WHAT YOU WILL DO:
Give back every line of the data exactly. Pictures are not part of the copy.

INFORMATION SUPPLIED:
= = = = =

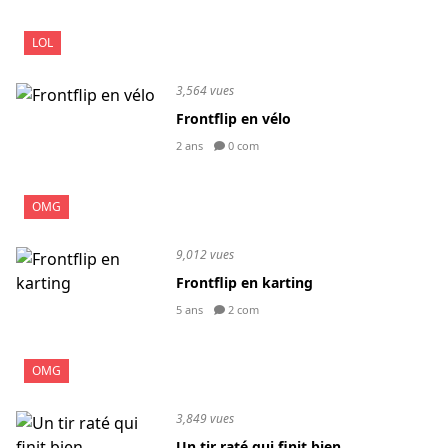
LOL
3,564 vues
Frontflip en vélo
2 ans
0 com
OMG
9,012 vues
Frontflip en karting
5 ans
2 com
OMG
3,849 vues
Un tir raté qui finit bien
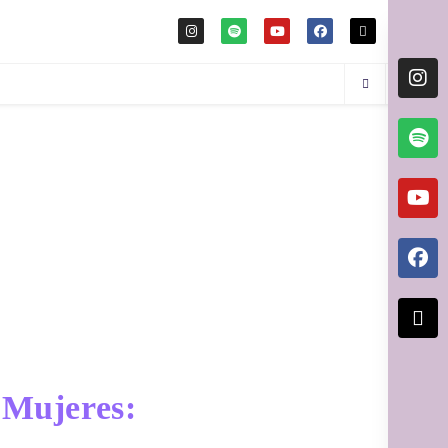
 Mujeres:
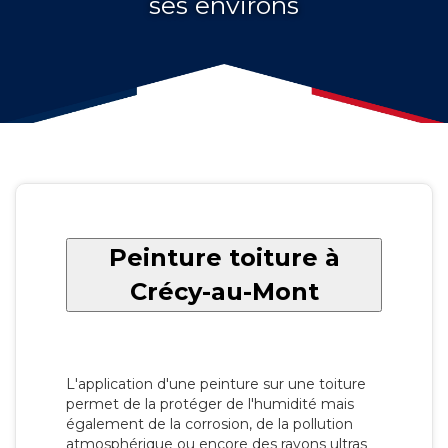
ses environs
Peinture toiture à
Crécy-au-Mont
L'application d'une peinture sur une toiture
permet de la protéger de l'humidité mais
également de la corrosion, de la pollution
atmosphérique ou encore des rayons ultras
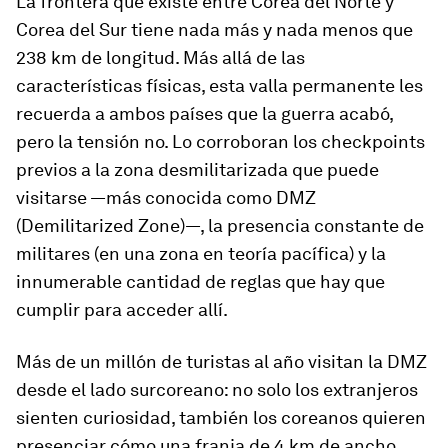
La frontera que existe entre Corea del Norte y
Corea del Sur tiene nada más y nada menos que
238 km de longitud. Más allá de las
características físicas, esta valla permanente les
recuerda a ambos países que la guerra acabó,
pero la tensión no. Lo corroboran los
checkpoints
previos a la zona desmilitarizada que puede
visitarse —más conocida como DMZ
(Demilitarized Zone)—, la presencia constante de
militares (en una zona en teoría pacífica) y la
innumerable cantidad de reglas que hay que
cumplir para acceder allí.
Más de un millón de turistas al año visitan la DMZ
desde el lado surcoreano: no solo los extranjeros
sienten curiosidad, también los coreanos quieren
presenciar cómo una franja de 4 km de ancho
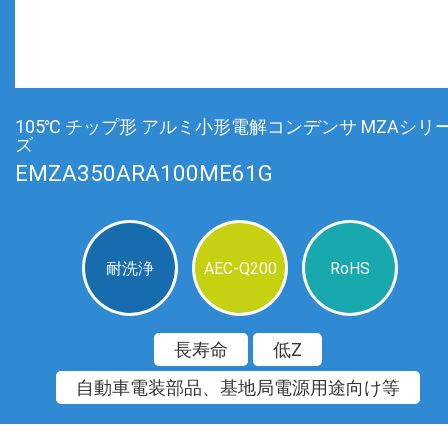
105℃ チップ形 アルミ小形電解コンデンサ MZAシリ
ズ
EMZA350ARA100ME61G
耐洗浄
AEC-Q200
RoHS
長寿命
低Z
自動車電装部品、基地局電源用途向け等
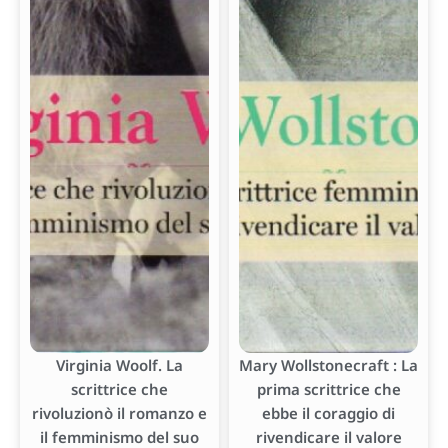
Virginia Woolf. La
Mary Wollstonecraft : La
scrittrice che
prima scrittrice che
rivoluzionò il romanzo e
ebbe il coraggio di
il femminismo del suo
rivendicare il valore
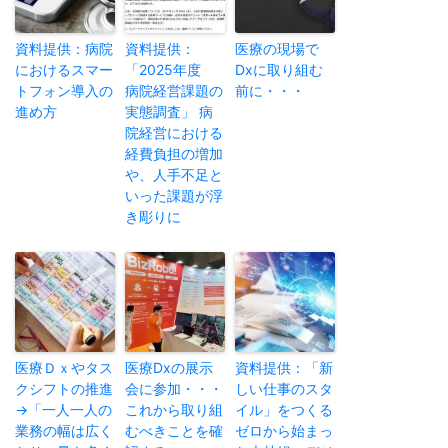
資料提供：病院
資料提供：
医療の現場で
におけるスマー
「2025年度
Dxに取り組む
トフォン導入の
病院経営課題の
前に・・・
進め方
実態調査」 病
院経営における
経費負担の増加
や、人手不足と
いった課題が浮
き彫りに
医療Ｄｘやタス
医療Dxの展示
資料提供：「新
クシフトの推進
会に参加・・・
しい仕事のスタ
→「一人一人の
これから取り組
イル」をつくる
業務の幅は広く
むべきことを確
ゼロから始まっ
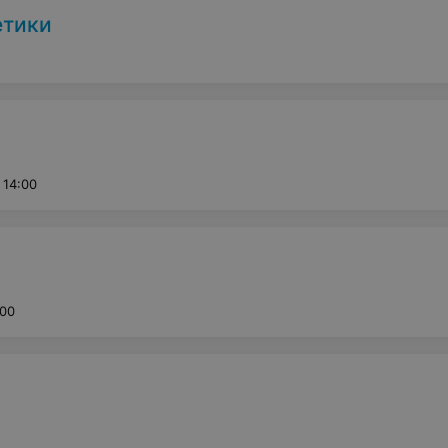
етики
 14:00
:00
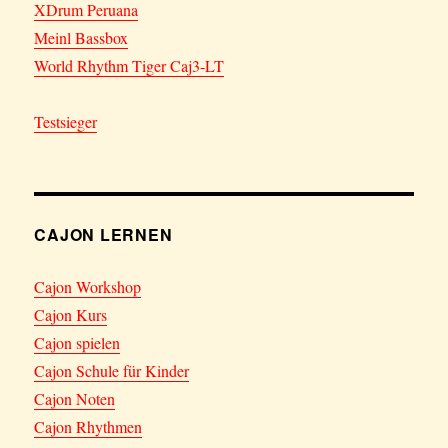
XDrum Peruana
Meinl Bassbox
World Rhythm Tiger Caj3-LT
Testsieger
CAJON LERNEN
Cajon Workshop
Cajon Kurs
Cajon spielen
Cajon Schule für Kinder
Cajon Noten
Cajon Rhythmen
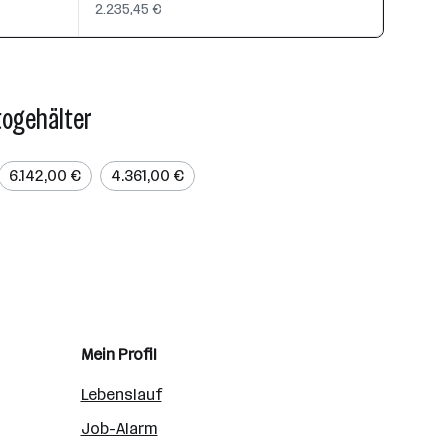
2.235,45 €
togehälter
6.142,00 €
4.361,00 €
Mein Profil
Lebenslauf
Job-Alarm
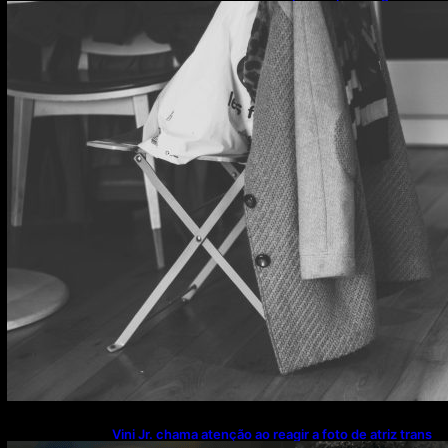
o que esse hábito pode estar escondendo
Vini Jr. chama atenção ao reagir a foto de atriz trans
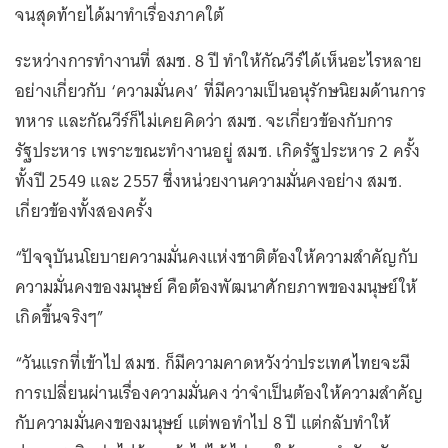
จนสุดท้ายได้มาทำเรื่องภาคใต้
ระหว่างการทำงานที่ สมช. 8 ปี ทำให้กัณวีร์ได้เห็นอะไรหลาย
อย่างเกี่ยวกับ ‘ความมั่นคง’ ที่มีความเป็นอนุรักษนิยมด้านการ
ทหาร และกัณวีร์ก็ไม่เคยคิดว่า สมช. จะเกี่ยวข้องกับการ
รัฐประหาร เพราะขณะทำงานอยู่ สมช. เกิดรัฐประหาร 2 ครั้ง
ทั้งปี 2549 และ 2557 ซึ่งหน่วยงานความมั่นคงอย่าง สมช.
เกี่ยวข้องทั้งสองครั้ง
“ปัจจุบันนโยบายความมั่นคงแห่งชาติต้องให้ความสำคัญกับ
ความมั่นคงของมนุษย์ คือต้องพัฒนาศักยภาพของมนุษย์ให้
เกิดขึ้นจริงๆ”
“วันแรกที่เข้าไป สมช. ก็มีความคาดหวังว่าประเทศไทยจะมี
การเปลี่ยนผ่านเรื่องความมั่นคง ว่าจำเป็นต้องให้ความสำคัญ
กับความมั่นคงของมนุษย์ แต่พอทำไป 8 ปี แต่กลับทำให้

= = = = =

RESPONSE FOR THIS EXERCISE:
LOL
3,564 vues
Frontflip en vélo
2 ans
0 com
OMG
9,012 vues
Frontflip en karting
5 ans
2 com
OMG
3,849 vues
Un tir raté qui finit bien
 Mujeres:
ses environs
Peinture toiture à
Crécy-au-Mont
L'application d'une peinture sur une toiture
permet de la protéger de l'humidité mais
également de la corrosion, de la pollution
atmosphérique ou encore des rayons ultras
La frontera que existe entre Corea del Norte y
Corea del Sur tiene nada más y nada menos que
238 km de longitud. Más allá de las
características físicas, esta valla permanente les
recuerda a ambos países que la guerra acabó,
pero la tensión no. Lo corroboran los
checkpoints
previos a la zona desmilitarizada que puede
visitarse —más conocida como DMZ
(Demilitarized Zone)—, la presencia constante de
militares (en una zona en teoría pacífica) y la
innumerable cantidad de reglas que hay que
cumplir para acceder allí.
Más de un millón de turistas al año visitan la DMZ
desde el lado surcoreano: no solo los extranjeros
sienten curiosidad, también los coreanos quieren
presenciar cómo una franja de 4 km de ancho
105℃ チップ形 アルミ小形電解コンデンサ MZAシリ
ズ
EMZA350ARA100ME61G
耐洗浄
AEC-Q200
RoHS
長寿命
低Z
自動車電装部品、基地局電源用途向け等
Virginia Woolf. La
Mary Wollstonecraft : La
scrittrice che
prima scrittrice che
rivoluzionò il romanzo e
ebbe il coraggio di
il femminismo del suo
rivendicare il valore
資料提供：病院
資料提供：
医療の現場で
におけるスマー
「2025年度
Dxに取り組む
トフォン導入の
病院経営課題の
前に・・・
進め方
実態調査」 病
院経営における
経費負担の増加
や、人手不足と
いった課題が浮
き彫りに
医療Ｄｘやタス
医療Dxの展示
資料提供：「新
クシフトの推進
会に参加・・・
しい仕事のスタ
→「一人一人の
これから取り組
イル」をつくる
業務の幅は広く
むべきことを確
ゼロから始まっ
етики
 14:00
:00
XDrum Peruana
Meinl Bassbox
World Rhythm Tiger Caj3-LT
Testsieger
CAJON LERNEN
Cajon Workshop
Cajon Kurs
Cajon spielen
Cajon Schule für Kinder
Cajon Noten
Cajon Rhythmen
2.235,45 €
togehälter
6.142,00 €
4.361,00 €
Mein Profil
Lebenslauf
Job-Alarm
o que esse hábito pode estar escondendo
Vini Jr. chama atenção ao reagir a foto de atriz trans
จนสุดท้ายได้มาทำเรื่องภาคใต้
ระหว่างการทำงานที่ สมช. 8 ปี ทำให้กัณวีร์ได้เห็นอะไรหลาย
อย่างเกี่ยวกับ ‘ความมั่นคง’ ที่มีความเป็นอนุรักษนิยมด้านการ
ทหาร และกัณวีร์ก็ไม่เคยคิดว่า สมช. จะเกี่ยวข้องกับการ
รัฐประหาร เพราะขณะทำงานอยู่ สมช. เกิดรัฐประหาร 2 ครั้ง
ทั้งปี 2549 และ 2557 ซึ่งหน่วยงานความมั่นคงอย่าง สมช.
เกี่ยวข้องทั้งสองครั้ง
“ปัจจุบันนโยบายความมั่นคงแห่งชาติต้องให้ความสำคัญกับ
ความมั่นคงของมนุษย์ คือต้องพัฒนาศักยภาพของมนุษย์ให้
เกิดขึ้นจริงๆ”
“วันแรกที่เข้าไป สมช. ก็มีความคาดหวังว่าประเทศไทยจะมี
การเปลี่ยนผ่านเรื่องความมั่นคง ว่าจำเป็นต้องให้ความสำคัญ
กับความมั่นคงของมนุษย์ แต่พอทำไป 8 ปี แต่กลับทำให้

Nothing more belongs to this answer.